Recently I decided to make use of the FAIR risk model to document how the threats have dramatically changed over the first 6 months of 2011. Besides always liking the concepts of the FAIR model, I thought the risk assessment paper I had to write would benefit with the focus on Threat Populations/Communities rather than using technology as a driver.
I don’t intend to try explain the FAIR methodology write as there is plenty of documentation on the model already, but I thought I would share some comments from my experience in using it. I am also sure that I am misusing some of the nomenclature used in FAIR, so I apologise for that up front.
The largest benefit in using the FAIR model was being able to show to the non technical managers that the increase in risk in 2011 was being driven by changes in the Threat Population profiles. That is, it was the increased activity by “assumed” Nation State, Hackers and Hackivist Threat Populations that was driving the increase risk and this could be shown without the need of having to focus on the specific techniques or vulnerabilities that were being utilised. By describing each Threat Population, their capabilities and their potential motivations I believe it allowed for greater acceptance of the outcomes. The non technical managers could better grasp the drivers, and therefore were more accepting of the assessment. Because the Threat Population profiles are unlikely to change significantly (i.e. who they are, what their capabilities and motivations are), I spent a lot of time carefully presenting each profile as an appendix to the assessment. This appendix can be used in future risk assessments and will allow continuity between assessments.
To better determine where changes may need to occur in the organisation, it was not enough to just rely on a high level assessment of how well we could resist the applied force from Threat Populations (sorry I am trying to use FAIR nomenclature). Therefore, each Threat Population was linked to common “groups” of Threat Vectors. It is the force applied through these Threat Vectors for each Threat Population, that allowed for a better overall picture of where changes to Control Strength would have to be applied. I also used these common Threat Vectors to individual show the Threat Event Frequency that is expected based on the motivation and capability of each Threat Population. This also means that some Threat Vectors would be not applicable as they are not normally use to achieve the Threat Populations motivation. Some of the vectors used were:
- Targeted Email, Spam, Hosted Website, Website based (e.g. drive-by-download) ….
It is in the assessment of the Threat Vector’s Control Strength where I first deviated from the FAIR model. I found the use of an overall Control Strength assignment to be too generic, and it didn’t show where potential weaknesses were. Therefore I used Control Strength as a means to show the technology control strength and the strength of the configuration and policies applied to those technologies. Then I also created a new assessment for the “Time to Detect” an event. This second category shows what impact available people resources are and their ability to deter the forced applied by an event. It would also define the capabilities of those resources, as the more capable they are the more likely they would recognise an event occurring.
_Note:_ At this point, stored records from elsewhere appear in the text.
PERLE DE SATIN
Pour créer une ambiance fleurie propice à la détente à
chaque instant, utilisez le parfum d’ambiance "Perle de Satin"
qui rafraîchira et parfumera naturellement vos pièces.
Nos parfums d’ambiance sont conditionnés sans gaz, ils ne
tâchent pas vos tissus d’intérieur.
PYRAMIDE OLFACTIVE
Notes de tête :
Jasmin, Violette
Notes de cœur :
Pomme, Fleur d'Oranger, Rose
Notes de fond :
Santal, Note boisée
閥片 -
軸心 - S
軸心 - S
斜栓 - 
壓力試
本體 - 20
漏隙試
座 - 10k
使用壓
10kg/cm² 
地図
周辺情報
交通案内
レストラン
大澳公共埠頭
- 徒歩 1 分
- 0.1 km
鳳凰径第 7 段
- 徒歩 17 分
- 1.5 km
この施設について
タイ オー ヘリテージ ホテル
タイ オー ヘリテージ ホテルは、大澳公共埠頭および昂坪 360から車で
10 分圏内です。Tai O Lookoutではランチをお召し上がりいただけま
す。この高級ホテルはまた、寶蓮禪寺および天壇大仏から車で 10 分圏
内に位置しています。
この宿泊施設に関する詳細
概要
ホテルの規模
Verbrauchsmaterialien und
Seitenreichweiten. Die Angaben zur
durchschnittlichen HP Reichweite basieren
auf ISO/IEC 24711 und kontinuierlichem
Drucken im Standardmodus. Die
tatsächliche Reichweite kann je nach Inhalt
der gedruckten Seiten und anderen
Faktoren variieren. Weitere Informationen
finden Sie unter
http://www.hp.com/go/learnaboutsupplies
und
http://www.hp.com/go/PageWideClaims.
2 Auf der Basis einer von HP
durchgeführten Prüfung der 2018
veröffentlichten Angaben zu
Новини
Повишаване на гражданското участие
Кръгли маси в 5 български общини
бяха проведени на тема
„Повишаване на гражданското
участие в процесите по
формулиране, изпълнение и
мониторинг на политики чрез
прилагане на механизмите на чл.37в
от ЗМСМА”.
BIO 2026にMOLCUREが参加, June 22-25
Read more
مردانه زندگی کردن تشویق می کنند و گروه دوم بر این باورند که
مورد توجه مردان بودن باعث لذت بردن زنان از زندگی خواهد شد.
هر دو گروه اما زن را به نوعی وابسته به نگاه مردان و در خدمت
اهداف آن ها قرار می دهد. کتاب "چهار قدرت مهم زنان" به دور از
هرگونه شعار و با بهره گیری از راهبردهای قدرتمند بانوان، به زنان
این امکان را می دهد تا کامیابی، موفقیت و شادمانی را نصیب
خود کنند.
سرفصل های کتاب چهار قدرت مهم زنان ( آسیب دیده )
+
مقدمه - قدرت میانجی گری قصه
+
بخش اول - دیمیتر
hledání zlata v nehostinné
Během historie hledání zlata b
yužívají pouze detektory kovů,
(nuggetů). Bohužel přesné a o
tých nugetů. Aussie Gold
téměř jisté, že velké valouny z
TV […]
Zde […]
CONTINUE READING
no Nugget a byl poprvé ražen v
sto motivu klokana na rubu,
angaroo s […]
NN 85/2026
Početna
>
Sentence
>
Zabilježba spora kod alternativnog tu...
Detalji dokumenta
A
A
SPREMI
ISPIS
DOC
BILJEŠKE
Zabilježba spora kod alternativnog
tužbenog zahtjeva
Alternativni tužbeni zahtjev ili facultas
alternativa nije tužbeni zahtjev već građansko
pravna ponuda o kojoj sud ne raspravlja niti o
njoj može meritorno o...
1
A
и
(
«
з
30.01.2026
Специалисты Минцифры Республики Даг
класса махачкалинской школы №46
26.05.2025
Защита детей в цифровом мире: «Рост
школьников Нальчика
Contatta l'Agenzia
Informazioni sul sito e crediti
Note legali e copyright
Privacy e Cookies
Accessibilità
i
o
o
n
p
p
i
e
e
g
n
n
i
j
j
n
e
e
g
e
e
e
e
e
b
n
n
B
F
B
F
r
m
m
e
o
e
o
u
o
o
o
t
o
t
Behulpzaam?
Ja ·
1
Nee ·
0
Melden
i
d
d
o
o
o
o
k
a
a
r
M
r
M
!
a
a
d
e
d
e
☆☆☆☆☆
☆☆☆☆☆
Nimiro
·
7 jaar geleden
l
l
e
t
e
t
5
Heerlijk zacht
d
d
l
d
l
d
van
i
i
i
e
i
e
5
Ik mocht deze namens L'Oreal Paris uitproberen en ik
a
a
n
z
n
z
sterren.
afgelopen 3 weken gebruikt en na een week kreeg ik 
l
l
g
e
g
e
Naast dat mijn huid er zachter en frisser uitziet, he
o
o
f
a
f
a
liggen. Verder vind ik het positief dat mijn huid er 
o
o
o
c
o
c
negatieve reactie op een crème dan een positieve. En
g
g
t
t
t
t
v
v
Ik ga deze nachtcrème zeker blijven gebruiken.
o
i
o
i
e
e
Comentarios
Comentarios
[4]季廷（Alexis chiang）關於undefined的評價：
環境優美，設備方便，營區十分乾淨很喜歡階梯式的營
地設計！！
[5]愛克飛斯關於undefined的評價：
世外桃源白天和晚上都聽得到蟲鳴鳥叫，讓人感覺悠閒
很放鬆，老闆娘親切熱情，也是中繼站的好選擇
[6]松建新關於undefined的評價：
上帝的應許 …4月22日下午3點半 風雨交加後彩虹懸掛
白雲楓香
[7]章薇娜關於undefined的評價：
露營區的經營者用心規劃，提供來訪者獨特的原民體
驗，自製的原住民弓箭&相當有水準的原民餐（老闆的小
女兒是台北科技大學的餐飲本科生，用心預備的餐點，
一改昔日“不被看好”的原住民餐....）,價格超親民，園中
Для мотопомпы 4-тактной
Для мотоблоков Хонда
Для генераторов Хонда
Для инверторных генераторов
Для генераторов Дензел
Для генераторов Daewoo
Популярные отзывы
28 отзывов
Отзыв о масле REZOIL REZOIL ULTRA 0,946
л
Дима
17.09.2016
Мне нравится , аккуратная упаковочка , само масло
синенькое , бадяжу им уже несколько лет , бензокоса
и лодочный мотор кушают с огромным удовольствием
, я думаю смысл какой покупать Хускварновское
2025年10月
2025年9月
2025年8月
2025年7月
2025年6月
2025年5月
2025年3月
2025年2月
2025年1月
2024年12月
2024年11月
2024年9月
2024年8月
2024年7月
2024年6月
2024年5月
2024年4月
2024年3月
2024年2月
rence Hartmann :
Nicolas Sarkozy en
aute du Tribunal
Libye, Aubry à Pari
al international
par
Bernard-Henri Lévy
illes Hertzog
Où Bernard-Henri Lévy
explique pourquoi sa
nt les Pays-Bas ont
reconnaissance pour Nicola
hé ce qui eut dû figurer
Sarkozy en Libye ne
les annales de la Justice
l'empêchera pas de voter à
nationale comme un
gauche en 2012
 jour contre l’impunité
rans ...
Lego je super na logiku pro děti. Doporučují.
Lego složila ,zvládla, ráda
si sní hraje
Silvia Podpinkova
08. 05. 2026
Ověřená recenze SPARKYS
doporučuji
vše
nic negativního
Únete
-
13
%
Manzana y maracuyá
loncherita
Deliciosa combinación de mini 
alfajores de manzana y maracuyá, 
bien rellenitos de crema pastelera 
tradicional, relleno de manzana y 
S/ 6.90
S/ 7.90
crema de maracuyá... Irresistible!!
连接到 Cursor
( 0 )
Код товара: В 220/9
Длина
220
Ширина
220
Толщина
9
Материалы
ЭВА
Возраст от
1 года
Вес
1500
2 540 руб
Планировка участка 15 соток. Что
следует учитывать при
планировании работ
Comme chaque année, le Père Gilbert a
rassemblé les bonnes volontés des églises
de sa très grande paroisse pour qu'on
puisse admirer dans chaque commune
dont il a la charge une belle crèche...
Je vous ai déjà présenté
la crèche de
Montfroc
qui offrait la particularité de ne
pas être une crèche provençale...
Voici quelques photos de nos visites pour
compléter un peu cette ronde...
While the introduction of the new assessment category in the model work well to show weaknesses between technology and people (processes could be spread across both categories depending on the context of the assessment), how “Time to Detect” integrates into the final risk calculation posed a problem. In the end, I used it twice which I am still not comfortable with. However, my use was based on where I thought it effected the risk calculation. The first time I combined it with Control Strength to create a “Mitigation Strength” assessment which was used in the FAIR model instead of the traditional Control Strength. The second time I used it to influence the final Severity impact on the basis that shorter “Time to Detect” should work to minimise Severity of an event.
Investing the time to learn how to use the FAIR model was very beneficial, and I will be using it again in the future. Especially when I need to determine what strategic changes are need to address changes in risk. Do I need to add more technology controls (or modifications to the policies of existing controls) or is it due to a lack of resources and the addition of technology wouldn’t be sound without the resources to make use of the technology.
Besides defining how the “Time to Detect” attribute should be used in the risk calculation, I believe defining capability levels and descriptions to each Threat Vector would strengthen the assessment of a Threat Populations capability to make use of a Threat Vector to overcome the applied mitigations. In other words, there is a need to provide examples of what types of actions would imply a Threat Population’s capability is in the top 2% compared to the general Threat Population. For the Threat Vector of targeted email a Very High capability may have these attributes:-
- Makes use of undocumented and unknown vulnerabilities in attachments or linked resources
- Makes use of single use malware to avoid detection from any security controls protecting target
- Has invested time in documenting the background of their target so as to create a believable social engineering engagement to trigger the exploit
- May have compromised a targets “trusted” relationship (e.g. family or friends) to send the email to increase probability of exploit action being triggered.
In the last few days since starting to draft this blog, I have started to listen to the Risk Hose podcast. From some of the discussions on Monte Carlo simulations and PERT, and the openPERT project, I believe these can also be of great benefit in strengthening the definition of both a Threat Populations capability is, and what the Threat Event Frequency of a Threat Vector would be. Especially since due to the lack of data many times, these assignments are based on “expert” opinion.